» **WORK REQUIRED**:
Every record below should be transcribed exactly. Omit the images.
===== LISTED ENTRIES =====
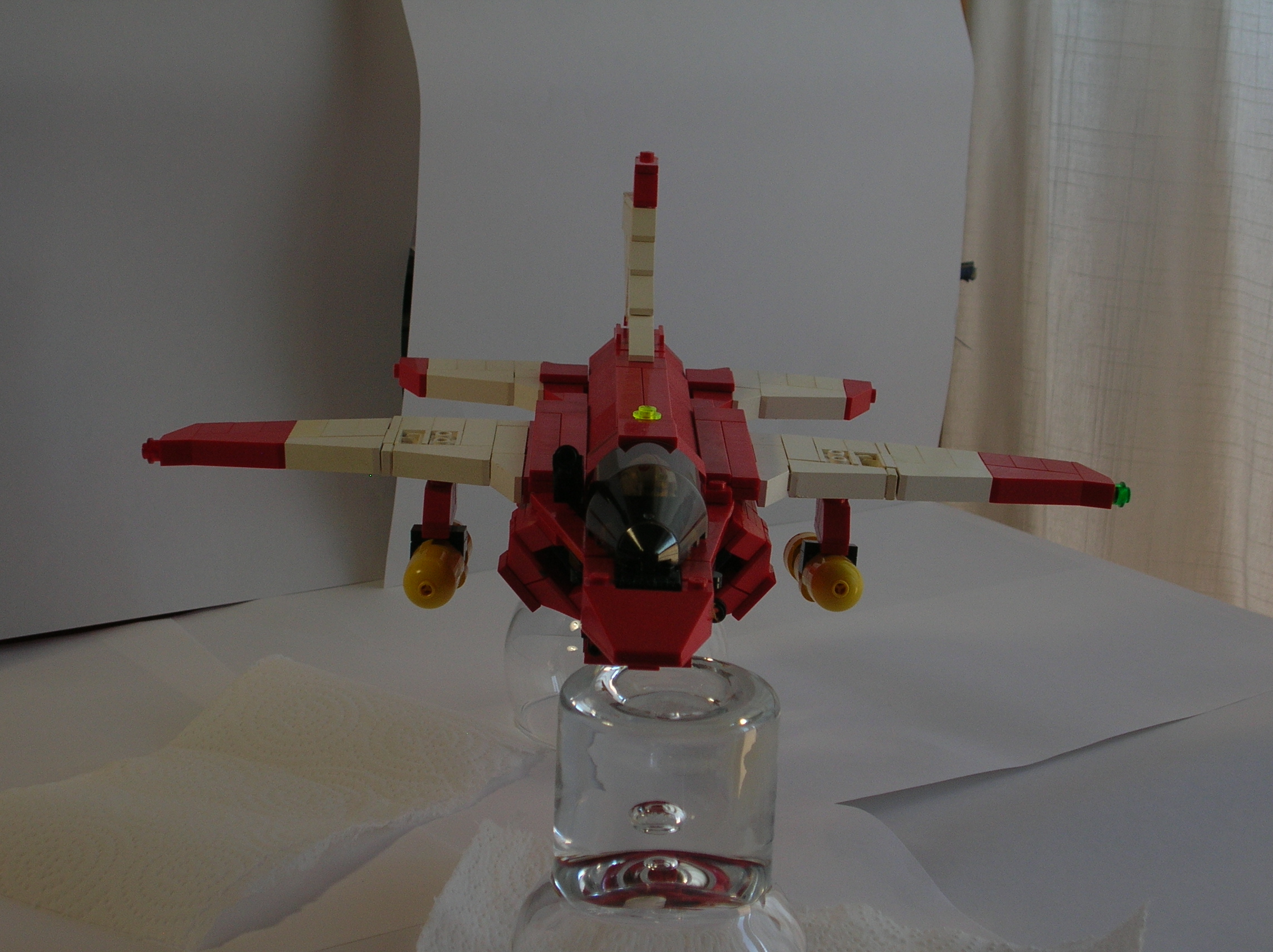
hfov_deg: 28.2
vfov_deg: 21.3
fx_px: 2535
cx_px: 636
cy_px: 476
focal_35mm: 69
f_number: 3.9
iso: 50
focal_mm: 11.5
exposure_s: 1/18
=====
» **RESPONSE BOX**:
hfov_deg: 28.2
vfov_deg: 21.3
fx_px: 2535
cx_px: 636
cy_px: 476
focal_35mm: 69
f_number: 3.9
iso: 50
focal_mm: 11.5
exposure_s: 1/18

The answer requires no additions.